**Extrait du document:**
- - - -
HUBERT SEMIOND se présente comme hydraulicien, plutôt qu'hydrologue ; ce dernier terme revêt une acception davantage scientifique (étude des eaux, marines, lacustres ou fluviales et de leurs propriétés respectives), tandis que l'hydraulicien exerce une activité surtout technique, axée sur la circulation et la distribution de l'eau. A 33 ans, diplômé de l'Ecole nationale supérieure de géologie de Nancy, titulaire d'un DEA en sciences de l'environnement, cet ingénieur a accompli un parcours universitaire de haut niveau, à l'instar de la plupart des humanitaires qui œuvrent sur les problématiques de l'eau.
- - - -
**Parties de l'exercice:**
• 1. Citez l'extrait du document sur Hubert Semiond en commençant aux mots « HUBERT SEMIOND se » et en vous arrêtant après « problématiques de l'eau. ».
• 2. Indiquez par oui ou par non si chacune des affirmations suivantes concorde avec l'extrait du document, en citant les mots qui le montrent : (a) Hubert Semiond se présente comme hydrologue ; (b) il est diplômé de l'Ecole nationale supérieure de géologie de Nancy ; (c) il a 40 ans.
Les enregistrements qui viennent ensuite sont tirés d'une autre source que l'extrait du document.

**Source des données:**
- - - -
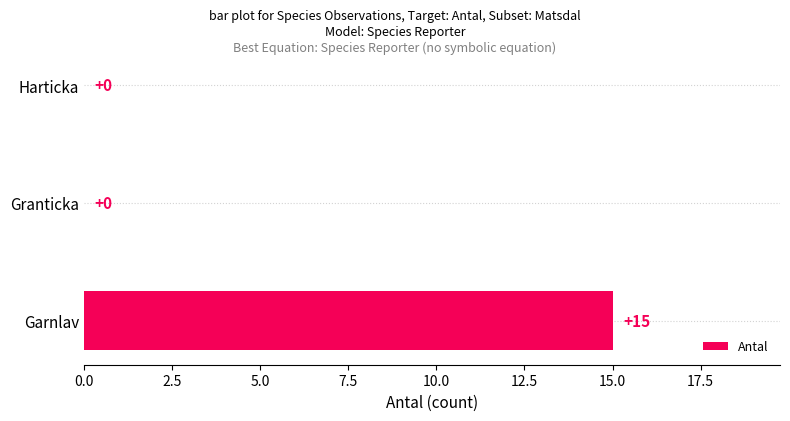

What is the sum of the values at Granticka and Garnlav?

15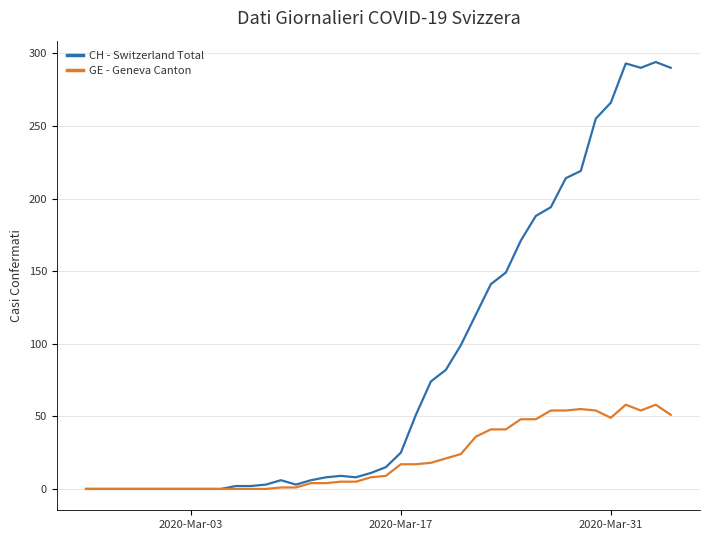

What is the difference between the maximum and minimum values in the CH - Switzerland Total series?

294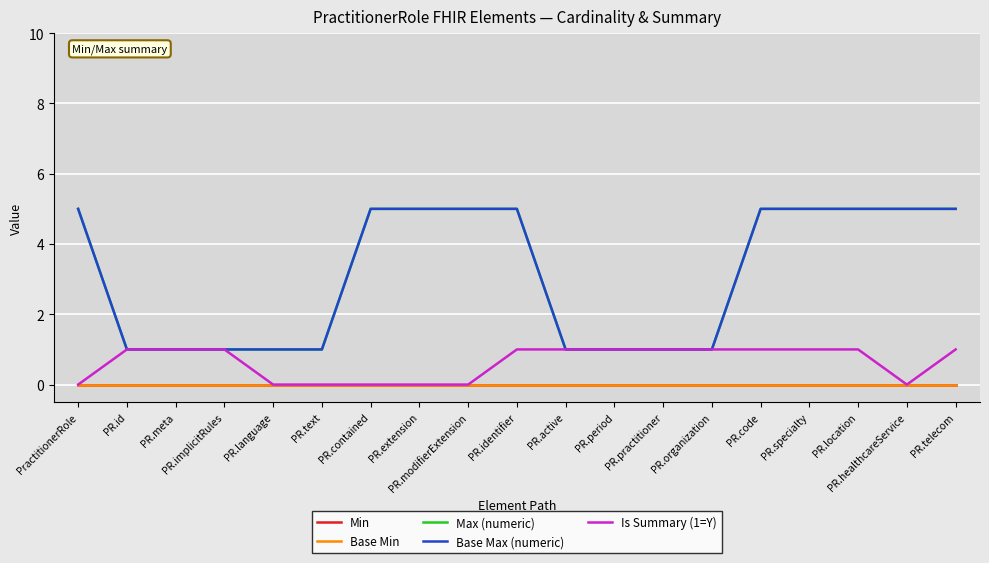

What is the sum of the Base Max (numeric) values at PR.implicitRules and PR.telecom?

6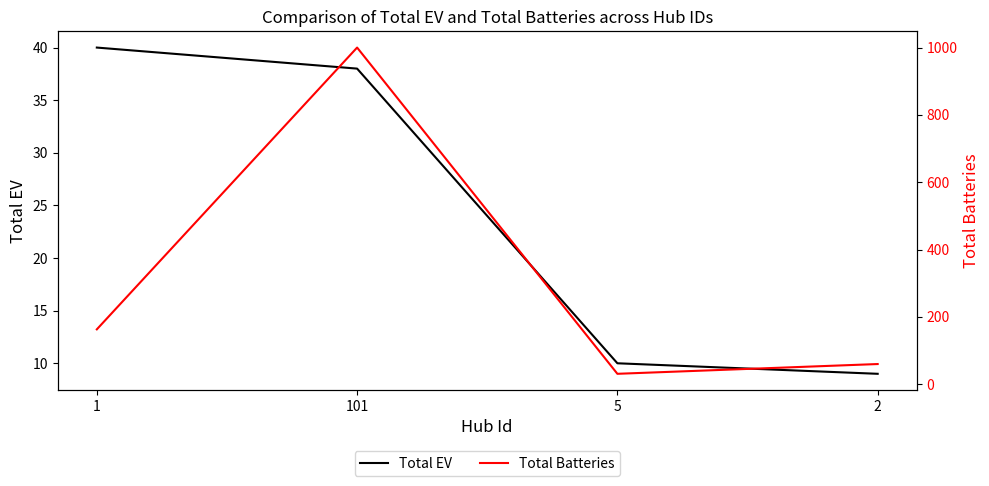

At which category does the chart reach its peak across all series?

101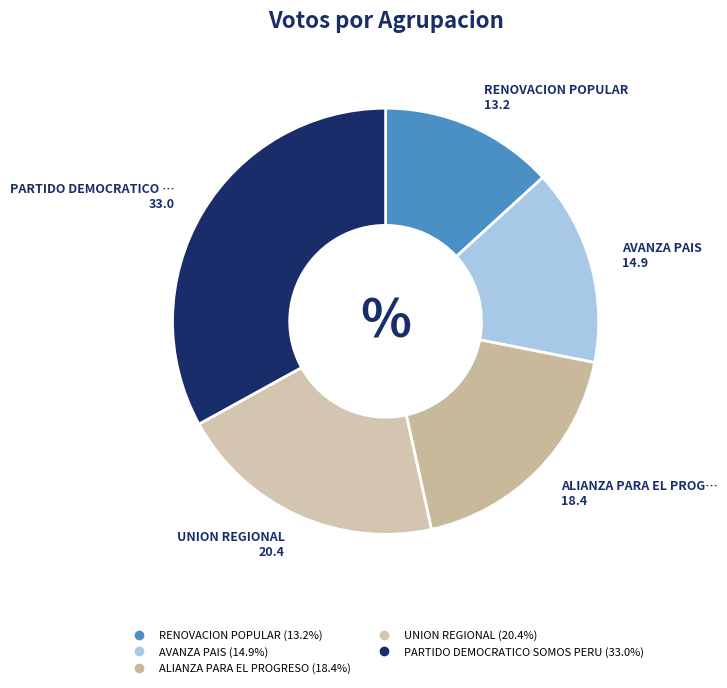

Which slice is the largest?

PARTIDO DEMOCRATICO SOMOS PERU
- - - -
**Réponses fournies:**
• 1.
HUBERT SEMIOND se présente comme hydraulicien, plutôt qu'hydrologue ; ce dernier terme revêt une acception davantage scientifique (étude des eaux, marines, lacustres ou fluviales et de leurs propriétés respectives), tandis que l'hydraulicien exerce une activité surtout technique, axée sur la circulation et la distribution de l'eau. A 33 ans, diplômé de l'Ecole nationale supérieure de géologie de Nancy, titulaire d'un DEA en sciences de l'environnement, cet ingénieur a accompli un parcours universitaire de haut niveau, à l'instar de la plupart des humanitaires qui œuvrent sur les problématiques de l'eau.

• 2.
(a) Non : « se présente comme hydraulicien, plutôt qu'hydrologue ».
(b) Oui : « diplômé de l'Ecole nationale supérieure de géologie de Nancy ».
(c) Non : « A 33 ans ».